High Court judges that architect deceived clients about composition of project team on two high-profile jobs
A High Court judge has found the architect Aukett Fitzroy Robinson guilty of fraudulent misrepresentation and deceit, the most serious judgement handed down in the civil courts.
The architect deliberately failed to inform its client that the project architect on two high-profile jobs had tendered his resignation until eight months after the event.
Aukett Fitzroy Robinson – known then as Fitzroy Robinson before its reverse takeover by Aukett - had been contracted to design two refurb jobs in London and in Buckinghamshire for the property developer Simon Halabi.

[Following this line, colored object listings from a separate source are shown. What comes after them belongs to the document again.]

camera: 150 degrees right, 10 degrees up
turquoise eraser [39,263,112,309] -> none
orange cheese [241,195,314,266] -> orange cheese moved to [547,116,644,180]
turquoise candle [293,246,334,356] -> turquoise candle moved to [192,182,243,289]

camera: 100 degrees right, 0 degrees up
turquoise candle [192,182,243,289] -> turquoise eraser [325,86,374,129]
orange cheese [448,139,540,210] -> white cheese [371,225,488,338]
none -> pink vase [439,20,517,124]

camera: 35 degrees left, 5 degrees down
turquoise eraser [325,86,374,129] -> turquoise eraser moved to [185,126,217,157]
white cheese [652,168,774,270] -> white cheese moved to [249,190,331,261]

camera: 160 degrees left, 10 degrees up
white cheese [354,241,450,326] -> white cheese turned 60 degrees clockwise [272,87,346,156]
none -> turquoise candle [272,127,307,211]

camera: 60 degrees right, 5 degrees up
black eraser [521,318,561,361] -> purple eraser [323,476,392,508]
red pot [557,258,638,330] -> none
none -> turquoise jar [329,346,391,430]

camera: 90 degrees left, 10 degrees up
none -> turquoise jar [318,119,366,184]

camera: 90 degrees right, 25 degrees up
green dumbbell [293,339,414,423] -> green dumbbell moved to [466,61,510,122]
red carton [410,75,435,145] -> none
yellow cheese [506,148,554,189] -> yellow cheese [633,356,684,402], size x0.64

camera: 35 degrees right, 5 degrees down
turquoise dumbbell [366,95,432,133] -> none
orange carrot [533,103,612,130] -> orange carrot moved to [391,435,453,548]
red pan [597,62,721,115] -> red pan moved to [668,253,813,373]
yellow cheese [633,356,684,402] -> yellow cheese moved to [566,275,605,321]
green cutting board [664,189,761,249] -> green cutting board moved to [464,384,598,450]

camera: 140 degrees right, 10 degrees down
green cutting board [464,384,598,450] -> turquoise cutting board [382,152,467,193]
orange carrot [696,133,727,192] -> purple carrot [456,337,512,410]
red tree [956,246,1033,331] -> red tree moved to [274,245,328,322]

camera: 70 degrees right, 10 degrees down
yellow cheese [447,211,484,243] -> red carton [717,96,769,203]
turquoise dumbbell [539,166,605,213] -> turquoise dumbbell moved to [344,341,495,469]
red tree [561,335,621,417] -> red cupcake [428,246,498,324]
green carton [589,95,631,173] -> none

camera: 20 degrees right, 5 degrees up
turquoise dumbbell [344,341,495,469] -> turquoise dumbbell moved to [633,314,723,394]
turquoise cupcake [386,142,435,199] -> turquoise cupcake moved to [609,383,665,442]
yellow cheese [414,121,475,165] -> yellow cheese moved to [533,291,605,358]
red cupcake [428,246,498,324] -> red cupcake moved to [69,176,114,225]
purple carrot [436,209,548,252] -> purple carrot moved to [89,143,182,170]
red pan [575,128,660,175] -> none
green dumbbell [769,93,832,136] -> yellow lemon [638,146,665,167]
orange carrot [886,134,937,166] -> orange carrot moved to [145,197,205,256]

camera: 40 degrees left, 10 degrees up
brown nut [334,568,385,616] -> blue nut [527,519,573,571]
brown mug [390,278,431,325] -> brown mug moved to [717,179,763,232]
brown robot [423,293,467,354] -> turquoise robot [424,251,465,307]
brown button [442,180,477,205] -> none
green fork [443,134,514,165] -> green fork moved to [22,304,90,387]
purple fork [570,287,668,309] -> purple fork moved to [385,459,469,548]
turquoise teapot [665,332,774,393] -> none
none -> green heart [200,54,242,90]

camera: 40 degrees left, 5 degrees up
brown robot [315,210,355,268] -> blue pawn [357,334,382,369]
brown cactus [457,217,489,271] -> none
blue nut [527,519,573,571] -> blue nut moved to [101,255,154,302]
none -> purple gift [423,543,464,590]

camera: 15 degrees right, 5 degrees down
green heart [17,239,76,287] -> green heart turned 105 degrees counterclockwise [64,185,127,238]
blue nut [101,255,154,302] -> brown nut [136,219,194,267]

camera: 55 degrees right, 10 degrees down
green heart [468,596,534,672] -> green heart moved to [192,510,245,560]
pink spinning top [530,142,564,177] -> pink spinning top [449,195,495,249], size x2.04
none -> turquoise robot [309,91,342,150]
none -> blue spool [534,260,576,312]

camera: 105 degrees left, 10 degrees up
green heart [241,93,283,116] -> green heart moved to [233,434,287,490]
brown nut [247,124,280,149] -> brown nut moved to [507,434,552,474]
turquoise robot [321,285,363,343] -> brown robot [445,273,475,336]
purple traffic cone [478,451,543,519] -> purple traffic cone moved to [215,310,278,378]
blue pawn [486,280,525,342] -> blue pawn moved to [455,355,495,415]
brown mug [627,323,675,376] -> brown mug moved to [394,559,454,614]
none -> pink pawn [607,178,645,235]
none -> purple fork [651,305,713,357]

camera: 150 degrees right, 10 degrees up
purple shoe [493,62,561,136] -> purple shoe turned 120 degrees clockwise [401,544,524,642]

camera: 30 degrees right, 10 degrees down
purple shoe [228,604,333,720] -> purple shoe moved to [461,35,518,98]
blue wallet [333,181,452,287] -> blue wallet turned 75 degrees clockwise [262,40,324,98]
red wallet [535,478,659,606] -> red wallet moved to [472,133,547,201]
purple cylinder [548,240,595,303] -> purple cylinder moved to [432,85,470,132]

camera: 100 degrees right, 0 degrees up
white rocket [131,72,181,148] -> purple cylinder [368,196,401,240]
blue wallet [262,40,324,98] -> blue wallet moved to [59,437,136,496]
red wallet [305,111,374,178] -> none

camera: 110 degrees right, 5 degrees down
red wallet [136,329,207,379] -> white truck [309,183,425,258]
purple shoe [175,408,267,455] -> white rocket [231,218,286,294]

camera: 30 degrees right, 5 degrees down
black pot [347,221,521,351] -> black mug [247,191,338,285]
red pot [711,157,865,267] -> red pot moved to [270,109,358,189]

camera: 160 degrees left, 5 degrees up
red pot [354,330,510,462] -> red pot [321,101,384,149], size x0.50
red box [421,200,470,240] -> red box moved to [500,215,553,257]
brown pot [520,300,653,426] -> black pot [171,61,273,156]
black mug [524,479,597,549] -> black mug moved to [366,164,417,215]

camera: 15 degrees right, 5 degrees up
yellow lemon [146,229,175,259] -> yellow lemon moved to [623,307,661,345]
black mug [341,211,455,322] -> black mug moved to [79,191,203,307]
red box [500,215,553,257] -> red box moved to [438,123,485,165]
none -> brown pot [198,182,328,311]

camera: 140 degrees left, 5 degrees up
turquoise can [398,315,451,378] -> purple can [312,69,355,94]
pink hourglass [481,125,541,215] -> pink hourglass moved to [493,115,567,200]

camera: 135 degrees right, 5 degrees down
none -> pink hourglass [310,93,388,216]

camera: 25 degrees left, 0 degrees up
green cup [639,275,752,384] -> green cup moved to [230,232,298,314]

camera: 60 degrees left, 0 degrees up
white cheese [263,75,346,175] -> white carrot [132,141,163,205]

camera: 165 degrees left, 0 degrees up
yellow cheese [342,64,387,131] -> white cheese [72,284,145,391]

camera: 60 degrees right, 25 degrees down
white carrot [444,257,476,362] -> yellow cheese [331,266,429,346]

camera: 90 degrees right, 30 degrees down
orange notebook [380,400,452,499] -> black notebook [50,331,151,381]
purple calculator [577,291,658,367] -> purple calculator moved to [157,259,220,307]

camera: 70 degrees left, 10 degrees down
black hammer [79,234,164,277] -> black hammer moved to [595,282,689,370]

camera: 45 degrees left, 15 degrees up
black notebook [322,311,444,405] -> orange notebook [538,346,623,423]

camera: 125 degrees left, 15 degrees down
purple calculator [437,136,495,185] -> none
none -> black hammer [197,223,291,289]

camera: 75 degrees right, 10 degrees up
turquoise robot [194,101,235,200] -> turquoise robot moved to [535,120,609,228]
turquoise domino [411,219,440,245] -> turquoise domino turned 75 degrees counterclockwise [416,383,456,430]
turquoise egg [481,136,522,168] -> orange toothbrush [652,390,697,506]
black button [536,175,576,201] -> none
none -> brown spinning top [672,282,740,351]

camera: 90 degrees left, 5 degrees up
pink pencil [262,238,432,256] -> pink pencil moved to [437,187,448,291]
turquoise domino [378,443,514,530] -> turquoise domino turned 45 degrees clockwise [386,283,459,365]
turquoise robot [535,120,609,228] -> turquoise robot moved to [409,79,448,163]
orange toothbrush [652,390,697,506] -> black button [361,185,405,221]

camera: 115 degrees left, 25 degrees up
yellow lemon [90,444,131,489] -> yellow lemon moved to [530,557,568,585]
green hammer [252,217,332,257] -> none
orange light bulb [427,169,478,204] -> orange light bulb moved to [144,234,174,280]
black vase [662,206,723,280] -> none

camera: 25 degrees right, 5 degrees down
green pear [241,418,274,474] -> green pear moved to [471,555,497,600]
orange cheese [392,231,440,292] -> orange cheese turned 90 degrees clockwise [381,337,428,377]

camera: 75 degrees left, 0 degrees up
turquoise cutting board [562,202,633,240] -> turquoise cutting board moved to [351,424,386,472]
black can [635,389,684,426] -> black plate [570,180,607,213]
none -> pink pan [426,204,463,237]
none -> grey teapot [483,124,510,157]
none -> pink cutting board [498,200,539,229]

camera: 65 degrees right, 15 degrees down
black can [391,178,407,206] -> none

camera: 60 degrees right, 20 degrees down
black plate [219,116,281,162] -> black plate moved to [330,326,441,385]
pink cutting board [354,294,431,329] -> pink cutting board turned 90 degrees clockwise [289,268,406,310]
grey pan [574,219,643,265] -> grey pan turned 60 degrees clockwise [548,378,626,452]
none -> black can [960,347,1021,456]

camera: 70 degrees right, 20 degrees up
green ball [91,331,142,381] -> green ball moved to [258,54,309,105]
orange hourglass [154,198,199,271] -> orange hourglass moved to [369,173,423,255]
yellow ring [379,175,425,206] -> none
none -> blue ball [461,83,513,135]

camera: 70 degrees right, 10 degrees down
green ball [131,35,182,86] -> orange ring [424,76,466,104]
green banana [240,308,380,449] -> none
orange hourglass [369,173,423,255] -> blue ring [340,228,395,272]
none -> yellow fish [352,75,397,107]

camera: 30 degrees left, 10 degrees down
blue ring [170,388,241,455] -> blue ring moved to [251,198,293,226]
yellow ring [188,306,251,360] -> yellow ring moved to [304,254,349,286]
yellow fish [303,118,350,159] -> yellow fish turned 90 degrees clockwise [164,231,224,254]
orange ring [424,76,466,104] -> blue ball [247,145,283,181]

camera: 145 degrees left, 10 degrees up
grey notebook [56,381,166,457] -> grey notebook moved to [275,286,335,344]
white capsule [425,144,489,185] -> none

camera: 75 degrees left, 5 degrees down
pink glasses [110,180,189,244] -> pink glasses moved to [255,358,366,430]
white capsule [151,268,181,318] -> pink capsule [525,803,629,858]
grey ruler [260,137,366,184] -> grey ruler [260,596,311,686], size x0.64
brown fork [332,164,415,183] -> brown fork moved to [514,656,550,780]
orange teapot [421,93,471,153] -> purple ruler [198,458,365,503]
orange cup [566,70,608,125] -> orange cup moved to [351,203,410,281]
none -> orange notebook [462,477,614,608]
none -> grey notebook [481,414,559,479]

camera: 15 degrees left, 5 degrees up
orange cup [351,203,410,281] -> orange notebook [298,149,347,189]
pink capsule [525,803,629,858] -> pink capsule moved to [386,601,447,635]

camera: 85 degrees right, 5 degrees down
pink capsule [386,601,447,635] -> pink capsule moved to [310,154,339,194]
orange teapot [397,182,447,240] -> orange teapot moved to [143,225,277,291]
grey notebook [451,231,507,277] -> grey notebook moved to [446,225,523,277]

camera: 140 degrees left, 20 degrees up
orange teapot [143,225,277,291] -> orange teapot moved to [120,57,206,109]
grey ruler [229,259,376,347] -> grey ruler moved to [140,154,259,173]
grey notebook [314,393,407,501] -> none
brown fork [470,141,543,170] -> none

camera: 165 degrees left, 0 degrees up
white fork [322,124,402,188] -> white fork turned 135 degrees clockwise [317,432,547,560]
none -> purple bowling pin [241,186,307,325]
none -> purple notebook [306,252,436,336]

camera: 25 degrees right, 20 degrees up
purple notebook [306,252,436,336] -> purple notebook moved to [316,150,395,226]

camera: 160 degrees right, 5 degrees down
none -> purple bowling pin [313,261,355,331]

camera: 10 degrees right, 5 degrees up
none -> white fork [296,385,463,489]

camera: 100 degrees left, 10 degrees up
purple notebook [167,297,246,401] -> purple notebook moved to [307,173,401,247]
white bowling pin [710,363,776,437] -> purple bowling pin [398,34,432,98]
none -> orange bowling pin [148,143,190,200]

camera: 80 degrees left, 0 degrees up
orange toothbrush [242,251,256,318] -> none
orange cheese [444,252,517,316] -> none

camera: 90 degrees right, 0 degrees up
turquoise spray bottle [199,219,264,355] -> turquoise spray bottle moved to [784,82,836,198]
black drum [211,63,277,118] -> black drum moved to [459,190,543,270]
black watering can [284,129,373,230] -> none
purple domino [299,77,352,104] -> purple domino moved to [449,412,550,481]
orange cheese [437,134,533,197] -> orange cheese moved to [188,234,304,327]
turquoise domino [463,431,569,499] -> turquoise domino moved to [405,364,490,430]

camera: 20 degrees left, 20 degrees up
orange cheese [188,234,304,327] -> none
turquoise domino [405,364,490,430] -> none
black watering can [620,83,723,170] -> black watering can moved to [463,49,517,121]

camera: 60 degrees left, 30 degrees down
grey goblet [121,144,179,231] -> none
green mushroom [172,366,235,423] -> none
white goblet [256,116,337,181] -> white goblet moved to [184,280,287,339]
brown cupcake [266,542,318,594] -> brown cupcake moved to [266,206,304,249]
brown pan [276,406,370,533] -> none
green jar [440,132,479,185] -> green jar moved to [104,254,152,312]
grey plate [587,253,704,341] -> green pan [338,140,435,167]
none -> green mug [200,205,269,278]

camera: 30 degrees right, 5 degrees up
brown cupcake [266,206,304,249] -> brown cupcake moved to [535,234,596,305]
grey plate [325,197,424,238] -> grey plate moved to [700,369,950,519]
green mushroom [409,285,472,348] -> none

Nicholas Thompson, the chief executive of Aukett Fitzroy Robinson (AFR), failed to inform Halabi that Jeremy Blake, project leader on the former In & Out Club on Piccadilly and Mentmore Towers in Buckinghamshire, had resigned from the company in March 2006.
Although Blake had agreed to work out a year’s notice, the developers, led by Halabi, were unaware that he would be leaving the company until November 2006.
Mr Justice Coulson, presiding over the case, said it was Thompson’s “wholly unreliable” testimonial statement that had persuaded him that the misrepresentation was intentional, and therefore fraudulent.
He said: “This was a document which had been so artfully 'spun' - so deliberately designed to belittle Mr Blake on all points, regardless of what had actually happened - that I was driven to conclude that it was a wholly unreliable document."
The judge said the details of the statement were “incorrect, misleading, inaccurate, unfair, and, in at least one case, knowingly untrue.”
A legal source said the seriousness of the judge’s ruling could not be underestimated. He said: “[Thompson] really went out on a limb with this one, and it’s not as if he’s a junior employee – he’s the chief executive. The reputational impact of this on the architect could be enormous. This is as serious a finding as you get in a civil court.”
Rupert Choat, construction partner at CMS Cameron McKenna, said that the ruling would have wider implications for anyone bidding for a job with their best team.
He said: “A lot of people go in for a bid with their best and brightest people. Clients get an idea that these will be the ones working on the job, and it isn’t always the case.” Choat said contractors and clients often use a contractual clause to name key personnel on each job to avoid confusion.
Although the judge concluded that AFR’s failure to inform the developers of Blake’s departure was fraudulent misrepresentation, he predicted any claim arising from this was likely to be “modest” as the departure could not be proved to have delayed the project.
The developers stopped paying AFR shortly after the planning applications for the two jobs were made, and the architect is claiming over £1m in unpaid fees.
Justice Coulson did not rule on the fees owed to AFR as he said there was further adjustments that needed to be made to the figures. He added that this should be a “relatively straightforward exercise.” The judge rejected a separate counterclaim for negligence on behalf of the architect.
In a statement to the City released this afternoon, the architect said: “We are very pleased that the judge has entirely dismissed the counterclaim of professional negligence and that he also found that we should receive payment for the services performed.
"The judge did, however, find that communication of the resignation of a senior member of the project team should not have been delayed and therefore found against the company in respect of this element of the counterclaims.”